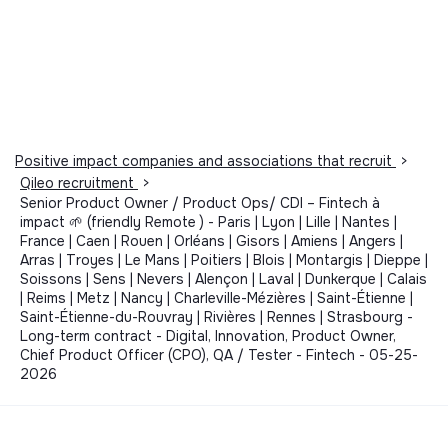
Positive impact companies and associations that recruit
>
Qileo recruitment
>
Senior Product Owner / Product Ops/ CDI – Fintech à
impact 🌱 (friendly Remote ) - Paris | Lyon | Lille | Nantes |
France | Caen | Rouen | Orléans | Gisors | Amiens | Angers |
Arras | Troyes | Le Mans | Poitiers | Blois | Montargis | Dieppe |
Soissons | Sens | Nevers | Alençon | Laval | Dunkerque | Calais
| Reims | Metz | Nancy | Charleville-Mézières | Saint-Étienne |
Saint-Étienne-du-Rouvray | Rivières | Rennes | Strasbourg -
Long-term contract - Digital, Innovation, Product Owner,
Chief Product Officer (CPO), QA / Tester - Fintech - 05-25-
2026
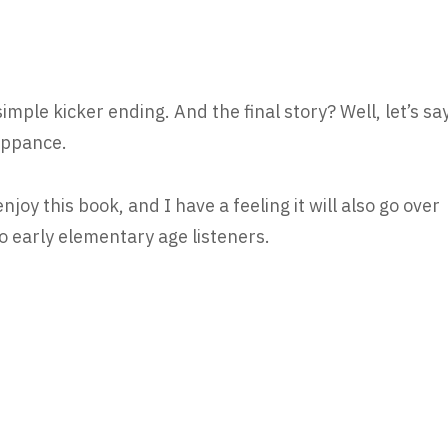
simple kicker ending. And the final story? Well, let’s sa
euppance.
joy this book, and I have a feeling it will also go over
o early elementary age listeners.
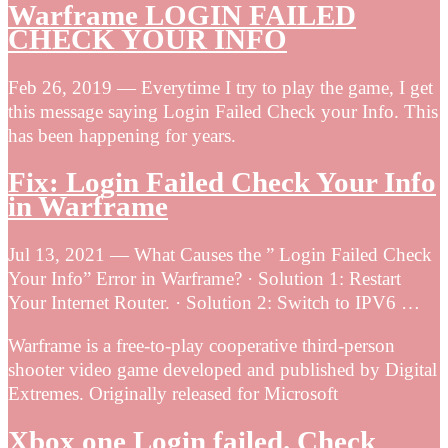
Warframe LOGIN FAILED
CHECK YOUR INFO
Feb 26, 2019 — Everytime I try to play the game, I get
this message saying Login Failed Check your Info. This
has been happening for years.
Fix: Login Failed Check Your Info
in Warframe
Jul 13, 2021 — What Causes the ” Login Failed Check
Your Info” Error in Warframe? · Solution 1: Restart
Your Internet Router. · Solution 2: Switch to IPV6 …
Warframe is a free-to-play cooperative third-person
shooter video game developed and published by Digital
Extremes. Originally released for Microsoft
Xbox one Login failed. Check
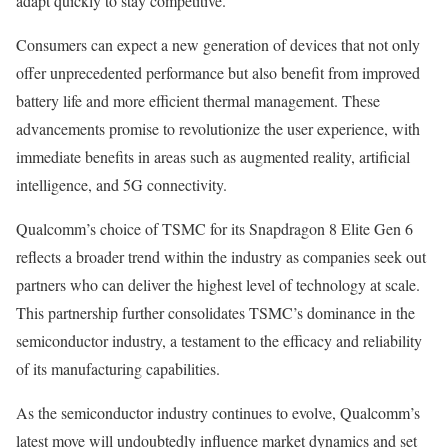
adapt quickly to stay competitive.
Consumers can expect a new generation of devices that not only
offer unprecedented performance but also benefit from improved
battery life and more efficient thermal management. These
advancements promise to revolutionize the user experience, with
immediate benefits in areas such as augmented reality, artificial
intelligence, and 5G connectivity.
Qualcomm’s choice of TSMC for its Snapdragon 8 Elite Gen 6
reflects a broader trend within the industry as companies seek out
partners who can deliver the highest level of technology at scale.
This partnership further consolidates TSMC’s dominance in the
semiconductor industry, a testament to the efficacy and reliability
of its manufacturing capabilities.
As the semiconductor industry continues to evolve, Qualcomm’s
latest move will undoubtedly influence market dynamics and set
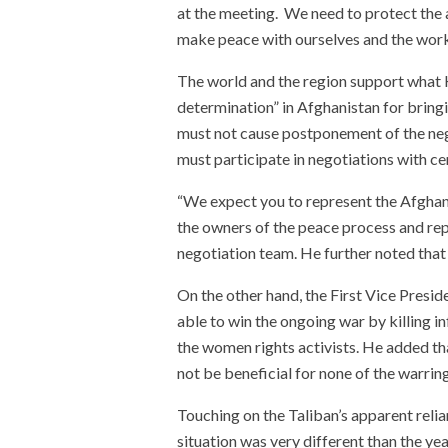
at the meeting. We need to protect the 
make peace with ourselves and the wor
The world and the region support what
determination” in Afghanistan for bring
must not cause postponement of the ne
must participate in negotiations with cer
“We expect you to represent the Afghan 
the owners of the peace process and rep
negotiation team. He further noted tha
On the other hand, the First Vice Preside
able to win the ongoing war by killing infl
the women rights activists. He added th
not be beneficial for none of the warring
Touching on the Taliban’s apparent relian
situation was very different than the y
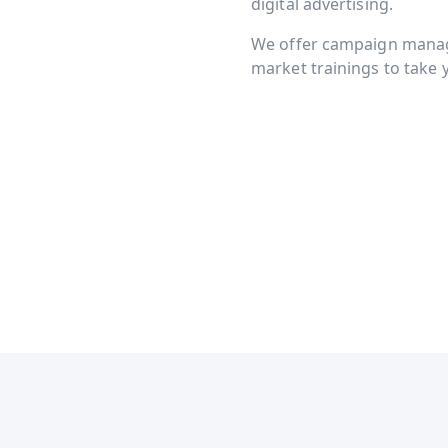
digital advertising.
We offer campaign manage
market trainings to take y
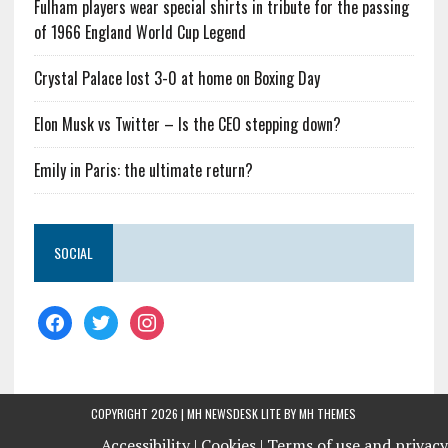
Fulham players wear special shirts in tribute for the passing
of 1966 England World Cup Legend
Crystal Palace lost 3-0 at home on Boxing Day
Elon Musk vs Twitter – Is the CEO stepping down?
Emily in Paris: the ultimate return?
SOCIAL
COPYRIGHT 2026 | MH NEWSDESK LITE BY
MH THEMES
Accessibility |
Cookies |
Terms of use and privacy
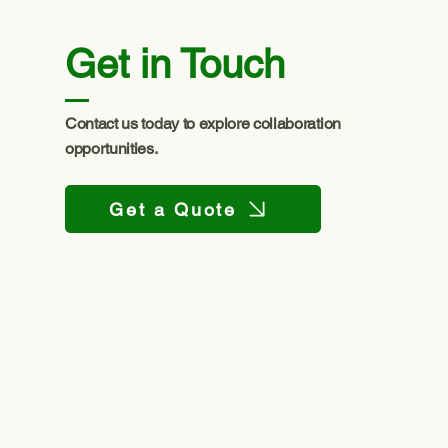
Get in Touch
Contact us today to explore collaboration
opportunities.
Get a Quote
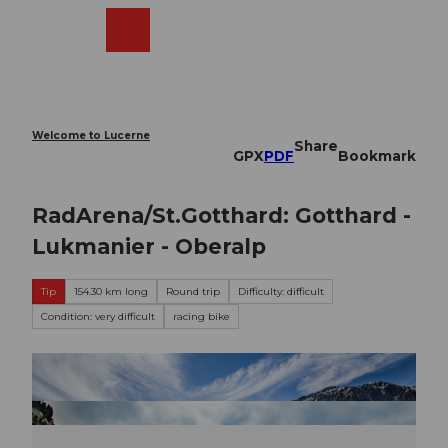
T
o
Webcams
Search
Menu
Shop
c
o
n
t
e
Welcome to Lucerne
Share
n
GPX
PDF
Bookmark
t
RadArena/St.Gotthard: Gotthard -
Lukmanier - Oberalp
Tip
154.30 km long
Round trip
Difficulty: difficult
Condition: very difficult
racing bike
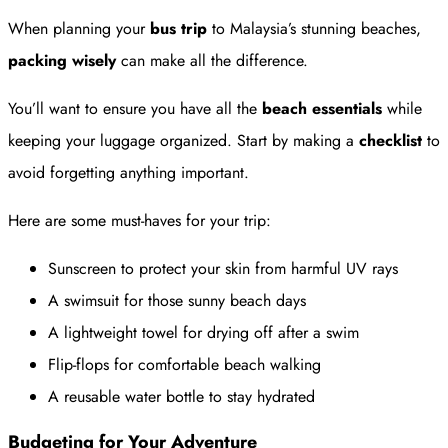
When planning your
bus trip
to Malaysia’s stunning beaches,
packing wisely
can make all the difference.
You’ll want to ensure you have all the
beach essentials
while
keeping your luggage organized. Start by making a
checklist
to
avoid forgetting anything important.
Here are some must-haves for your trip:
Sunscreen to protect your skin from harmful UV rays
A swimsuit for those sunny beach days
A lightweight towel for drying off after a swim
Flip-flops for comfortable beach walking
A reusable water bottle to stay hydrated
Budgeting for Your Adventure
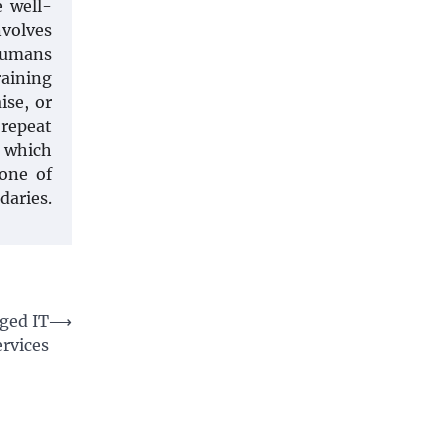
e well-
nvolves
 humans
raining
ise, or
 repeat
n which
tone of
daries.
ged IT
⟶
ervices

......

JOB ITEM –
Transcribe the text of every row above line for line, omitting the picture markers.

ANSWER TO THE PROBLEM –
Positive impact companies and associations that recruit
>
Qileo recruitment
>
Senior Product Owner / Product Ops/ CDI – Fintech à
impact 🌱 (friendly Remote ) - Paris | Lyon | Lille | Nantes |
France | Caen | Rouen | Orléans | Gisors | Amiens | Angers |
Arras | Troyes | Le Mans | Poitiers | Blois | Montargis | Dieppe |
Soissons | Sens | Nevers | Alençon | Laval | Dunkerque | Calais
| Reims | Metz | Nancy | Charleville-Mézières | Saint-Étienne |
Saint-Étienne-du-Rouvray | Rivières | Rennes | Strasbourg -
Long-term contract - Digital, Innovation, Product Owner,
Chief Product Officer (CPO), QA / Tester - Fintech - 05-25-
2026
simple kicker ending. And the final story? Well, let’s sa
euppance.
joy this book, and I have a feeling it will also go over
o early elementary age listeners.
Warframe LOGIN FAILED
CHECK YOUR INFO
Feb 26, 2019 — Everytime I try to play the game, I get
this message saying Login Failed Check your Info. This
has been happening for years.
Fix: Login Failed Check Your Info
in Warframe
Jul 13, 2021 — What Causes the ” Login Failed Check
Your Info” Error in Warframe? · Solution 1: Restart
Your Internet Router. · Solution 2: Switch to IPV6 …
Warframe is a free-to-play cooperative third-person
shooter video game developed and published by Digital
Extremes. Originally released for Microsoft
Xbox one Login failed. Check
adapt quickly to stay competitive.
Consumers can expect a new generation of devices that not only
offer unprecedented performance but also benefit from improved
battery life and more efficient thermal management. These
advancements promise to revolutionize the user experience, with
immediate benefits in areas such as augmented reality, artificial
intelligence, and 5G connectivity.
Qualcomm’s choice of TSMC for its Snapdragon 8 Elite Gen 6
reflects a broader trend within the industry as companies seek out
partners who can deliver the highest level of technology at scale.
This partnership further consolidates TSMC’s dominance in the
semiconductor industry, a testament to the efficacy and reliability
of its manufacturing capabilities.
As the semiconductor industry continues to evolve, Qualcomm’s
latest move will undoubtedly influence market dynamics and set
at the meeting. We need to protect the 
make peace with ourselves and the wor
The world and the region support what
determination” in Afghanistan for bring
must not cause postponement of the ne
must participate in negotiations with cer
“We expect you to represent the Afghan 
the owners of the peace process and rep
negotiation team. He further noted tha
On the other hand, the First Vice Preside
able to win the ongoing war by killing infl
the women rights activists. He added th
not be beneficial for none of the warring
Touching on the Taliban’s apparent relian
situation was very different than the y
digital advertising.
We offer campaign manage
market trainings to take y
Fulham players wear special shirts in tribute for the passing
of 1966 England World Cup Legend
Crystal Palace lost 3-0 at home on Boxing Day
Elon Musk vs Twitter – Is the CEO stepping down?
Emily in Paris: the ultimate return?
SOCIAL
COPYRIGHT 2026 | MH NEWSDESK LITE BY
MH THEMES
Accessibility |
Cookies |
Terms of use and privacy
Get in Touch
Contact us today to explore collaboration
opportunities.
Get a Quote
T
o
Webcams
Search
Menu
Shop
c
o
n
t
e
Welcome to Lucerne
Share
n
GPX
PDF
Bookmark
t
RadArena/St.Gotthard: Gotthard -
Lukmanier - Oberalp
Tip
154.30 km long
Round trip
Difficulty: difficult
Condition: very difficult
racing bike
When planning your
bus trip
to Malaysia’s stunning beaches,
packing wisely
can make all the difference.
You’ll want to ensure you have all the
beach essentials
while
keeping your luggage organized. Start by making a
checklist
to
avoid forgetting anything important.
Here are some must-haves for your trip:
Sunscreen to protect your skin from harmful UV rays
A swimsuit for those sunny beach days
A lightweight towel for drying off after a swim
Flip-flops for comfortable beach walking
A reusable water bottle to stay hydrated
Budgeting for Your Adventure
e well-
nvolves
 humans
raining
ise, or
 repeat
n which
tone of
daries.
ged IT
⟶
ervices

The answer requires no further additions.